Gejala Penyakit menular seksual atau disebut penyakit kelamin alias sexually transmitted diseases (STD) seperti seperti luka, lecet, atau keluarnya cairan putih akan hilang bila berhubungan dengan beberapa wanita, yang diantaranya adalah perawan.
Pendapat bahwa seks sebagai obat STD menyebar luas di masyarakat,terutama berkembang di kalangan orang yang rendah pendidikannya. Akibatnya beberapa kasus di abad 20 yang melibatkan kekerasan seksual terhadap anak sulit untuk dituntaskan.
Tahun 1913 terjadi kasus pemerkosaan di Glasgow. Robert James C, seorang penambang batubara berusia 37 tahun didakwa memperkosa keponakannya yang berusia sembilan tahun. Keponakannya itu diberi uang oleh Robert James C setelah dirinya memindahkan gonorhoe melalui hubungan seksual kepadanya sebagai upaya pengobatan.
Dari kasus tersebut dewan kota melakukan penyelidikan. Hasilnya terungkap bahwa rakyat jelata di seluruh Inggris, Skotlandia, dan daerah lain di Eropa Barat percaya kuat akan mitos penyembuhan perawan.
Menurut sarjana Roger Davidson, pada awal abad ke-20, satu dari lima kasus pemerkosaan anak di London berkaitan dengan mitos penyembuhan dengan darah perawan. Akibatnya banyak pemerkosa anak menggunakan ‘mitos penyembuhan perawan’ sebagai pembelaan yang sah di pengadilan.
Mitos ini ternyata sampai kini masih hidup di beberapa negara. Meskipun kini masyarakat lebih terdidik tentang penyebaran TCD, mitos penyembuhan perawan dan tes keperawanan masih ada di Afrika, Mesir, dan negara-negara bekas jajahan Eropa lainnya.
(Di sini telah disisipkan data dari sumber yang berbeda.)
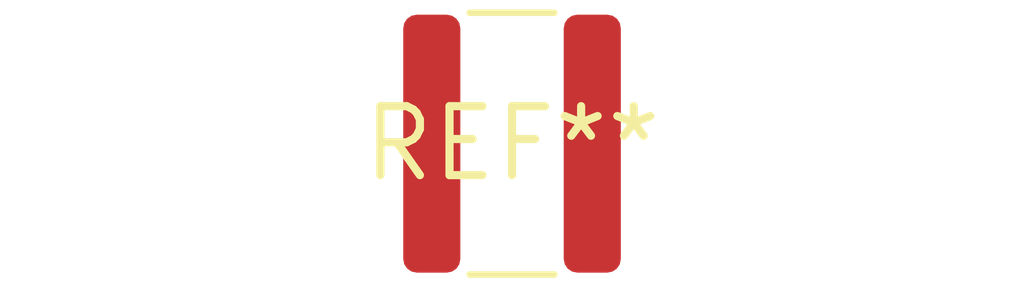
<source format=kicad_pcb>
(kicad_pcb (version 20240108) (generator pcbnew)

  (general
    (thickness 1.6)
  )

  (paper "A4")
  (layers
    (0 "F.Cu" signal)
    (31 "B.Cu" signal)
    (32 "B.Adhes" user "B.Adhesive")
    (33 "F.Adhes" user "F.Adhesive")
    (34 "B.Paste" user)
    (35 "F.Paste" user)
    (36 "B.SilkS" user "B.Silkscreen")
    (37 "F.SilkS" user "F.Silkscreen")
    (38 "B.Mask" user)
    (39 "F.Mask" user)
    (40 "Dwgs.User" user "User.Drawings")
    (41 "Cmts.User" user "User.Comments")
    (42 "Eco1.User" user "User.Eco1")
    (43 "Eco2.User" user "User.Eco2")
    (44 "Edge.Cuts" user)
    (45 "Margin" user)
    (46 "B.CrtYd" user "B.Courtyard")
    (47 "F.CrtYd" user "F.Courtyard")
    (48 "B.Fab" user)
    (49 "F.Fab" user)
    (50 "User.1" user)
    (51 "User.2" user)
    (52 "User.3" user)
    (53 "User.4" user)
    (54 "User.5" user)
    (55 "User.6" user)
    (56 "User.7" user)
    (57 "User.8" user)
    (58 "User.9" user)
  )

  (setup
    (pad_to_mask_clearance 0)
    (pcbplotparams
      (layerselection 0x00010fc_ffffffff)
      (plot_on_all_layers_selection 0x0000000_00000000)
      (disableapertmacros false)
      (usegerberextensions false)
      (usegerberattributes false)
      (usegerberadvancedattributes false)
      (creategerberjobfile false)
      (dashed_line_dash_ratio 12.000000)
      (dashed_line_gap_ratio 3.000000)
      (svgprecision 4)
      (plotframeref false)
      (viasonmask false)
      (mode 1)
      (useauxorigin false)
      (hpglpennumber 1)
      (hpglpenspeed 20)
      (hpglpendiameter 15.000000)
      (dxfpolygonmode false)
      (dxfimperialunits false)
      (dxfusepcbnewfont false)
      (psnegative false)
      (psa4output false)
      (plotreference false)
      (plotvalue false)
      (plotinvisibletext false)
      (sketchpadsonfab false)
      (subtractmaskfromsilk false)
      (outputformat 1)
      (mirror false)
      (drillshape 1)
      (scaleselection 1)
      (outputdirectory "")
    )
  )

  (net 0 "")

  (footprint "R_1218_3246Metric" (layer "F.Cu") (at 0 0))

)

</source>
Artikel Terkait : Paradigma Keperawanan Dari Masa ke Masa
Akibat kuatnya mitos pengobatan melalui keperawanan, menyebabkan AIDS menyebar ke seluruh benua Afrika. Pemerkosaan perawan anak-anak, serta pelanggaran terhadap gadis-gadis cacat,juga terus tumbuh.
Pergeseran dari pemerkosaan anak perawan ke perawan yang cacat terjadi karena kurangnya perlindungan hukum. Sebagian besar kasus pemerkosaan terhadap gadis cacat biasanya ditolak karena ketidakmampuan korban untuk melaporkan perkosaan.
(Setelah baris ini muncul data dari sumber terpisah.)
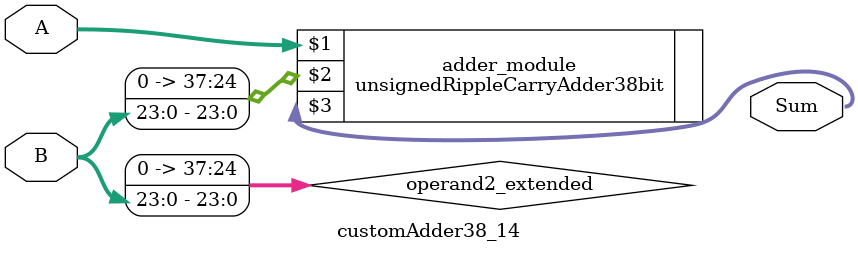
<source format=v>
module customAdder38_14(
                        input [37 : 0] A,
                        input [23 : 0] B,
                        
                        output [38 : 0] Sum
                );

        wire [37 : 0] operand2_extended;
        
        assign operand2_extended =  {14'b0, B};
        
        unsignedRippleCarryAdder38bit adder_module(
            A,
            operand2_extended,
            Sum
        );
        
        endmodule
        
</source>
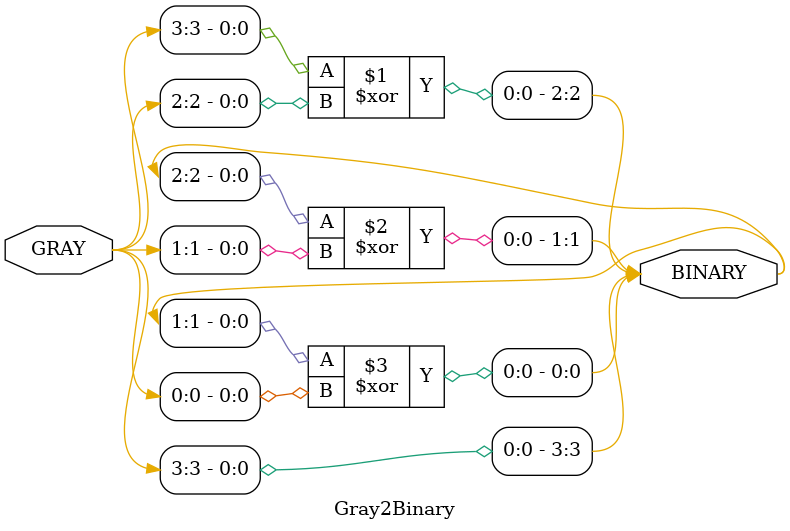
<source format=v>
`ifndef __TESTDRIVE_GRAY_2_BINARY_V__
`define __TESTDRIVE_GRAY_2_BINARY_V__
`timescale 1ns/1ns

module Gray2Binary #(
	parameter	WIDTH				= 4
)(
	// system signals
	input	[(WIDTH-1):0]			GRAY,
	output	[(WIDTH-1):0]			BINARY

);
// synopsys template

// register definition & assignment ------------------------------------------
assign	BINARY[(WIDTH-1)]	= GRAY[(WIDTH-1)];

genvar i;
generate
for(i=(WIDTH-2);i>=0;i=i-1) begin
	assign	BINARY[i]	= BINARY[i+1] ^ GRAY[i];
end
endgenerate

// implementation ------------------------------------------------------------

endmodule

`endif//__TESTDRIVE_GRAY_2_BINARY_V__

</source>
Selain itu, timbul keraguan karena kesaksian mereka tidak akan dipercaya. Akibatnya banyak pelanggar seksual yang bebas dari hukum.
Walaupun dokter medis telah berulang kali mengklaim bahwa pengujian keperawanan salah secara moral dan etis serta tidak terbukti mengobati TCD namun tradisi tes perawan serta mitos kekuatan penyembuhan gadis perawan masih tetap hidup.
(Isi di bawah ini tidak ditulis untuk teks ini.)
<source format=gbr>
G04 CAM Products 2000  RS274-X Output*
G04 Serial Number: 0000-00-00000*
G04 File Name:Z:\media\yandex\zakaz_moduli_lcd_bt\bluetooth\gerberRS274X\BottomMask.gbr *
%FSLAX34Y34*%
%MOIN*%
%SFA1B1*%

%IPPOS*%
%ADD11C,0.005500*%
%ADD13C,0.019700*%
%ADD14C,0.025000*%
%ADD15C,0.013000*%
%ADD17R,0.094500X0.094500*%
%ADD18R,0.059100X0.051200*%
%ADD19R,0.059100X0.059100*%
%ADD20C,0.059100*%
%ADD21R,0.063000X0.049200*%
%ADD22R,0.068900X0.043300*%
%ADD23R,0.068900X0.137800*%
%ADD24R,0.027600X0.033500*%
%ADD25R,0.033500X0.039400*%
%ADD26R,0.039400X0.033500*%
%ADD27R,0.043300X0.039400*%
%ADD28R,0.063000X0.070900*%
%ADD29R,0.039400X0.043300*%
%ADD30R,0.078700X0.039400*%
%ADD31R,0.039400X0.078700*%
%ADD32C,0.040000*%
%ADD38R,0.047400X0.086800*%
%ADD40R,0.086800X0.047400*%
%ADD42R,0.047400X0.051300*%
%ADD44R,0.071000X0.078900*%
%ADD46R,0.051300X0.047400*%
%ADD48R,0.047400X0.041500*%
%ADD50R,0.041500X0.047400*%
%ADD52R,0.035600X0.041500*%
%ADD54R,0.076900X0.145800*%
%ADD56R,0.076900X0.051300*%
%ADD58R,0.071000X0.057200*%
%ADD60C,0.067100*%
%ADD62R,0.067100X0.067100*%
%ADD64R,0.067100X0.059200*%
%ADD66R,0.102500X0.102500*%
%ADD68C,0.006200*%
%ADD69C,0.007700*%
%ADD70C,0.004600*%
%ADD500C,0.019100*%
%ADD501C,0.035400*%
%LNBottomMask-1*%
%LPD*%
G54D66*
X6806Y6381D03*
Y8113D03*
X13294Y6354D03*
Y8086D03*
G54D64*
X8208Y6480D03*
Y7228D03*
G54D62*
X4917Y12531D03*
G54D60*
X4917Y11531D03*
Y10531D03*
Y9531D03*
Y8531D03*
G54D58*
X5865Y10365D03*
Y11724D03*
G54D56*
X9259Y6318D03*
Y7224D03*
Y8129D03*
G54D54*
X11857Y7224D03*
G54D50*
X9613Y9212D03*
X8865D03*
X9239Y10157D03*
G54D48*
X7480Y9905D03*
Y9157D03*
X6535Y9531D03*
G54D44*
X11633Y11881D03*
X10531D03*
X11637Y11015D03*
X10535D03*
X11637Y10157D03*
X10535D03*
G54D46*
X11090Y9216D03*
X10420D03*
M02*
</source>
Demikian pula dengan tes keperawanan. Beberapa negara terus menerapkan tes keperawanan untuk alasan sosial, politik, dan budaya. Pada tahun 2003 parlemen Jamaika mengusulkan untuk menerakan tes keperawanan bagi semua gadis Jamaika untuk mencegah kehamilan yang tidak direncanakan.
Di Afghanistan, tes keperawanan sering dilakukan tanpa persetujuan para wanita. Di Mesir dan Iran, masih ada dokter yang melakukan tes keperawanan. Termasuk di Indonesia.
Merdeka.com pada Mei 2015 pernah memberitakan bahwa Akademi Militer memberlakukan tes keperawanan bagi para kandidat prajurit perempuan Tentara Nasional Indonesia (TNI).
Saat itu, Juru Bicara TNI Mayor Jenderal Fuad Basya mengatakan tes keperawanan tersebut ditujukan kepada kandidat perempuan sebagai bagian dari tes kesehatan sebelum tergabung.
Tes ini menggunakan uji dua jari untuk menentukan apakah selaput dara masih utuh. Menurut Fuad, hal ini ditujukan untuk memilih pasukan bersenjata terbaik.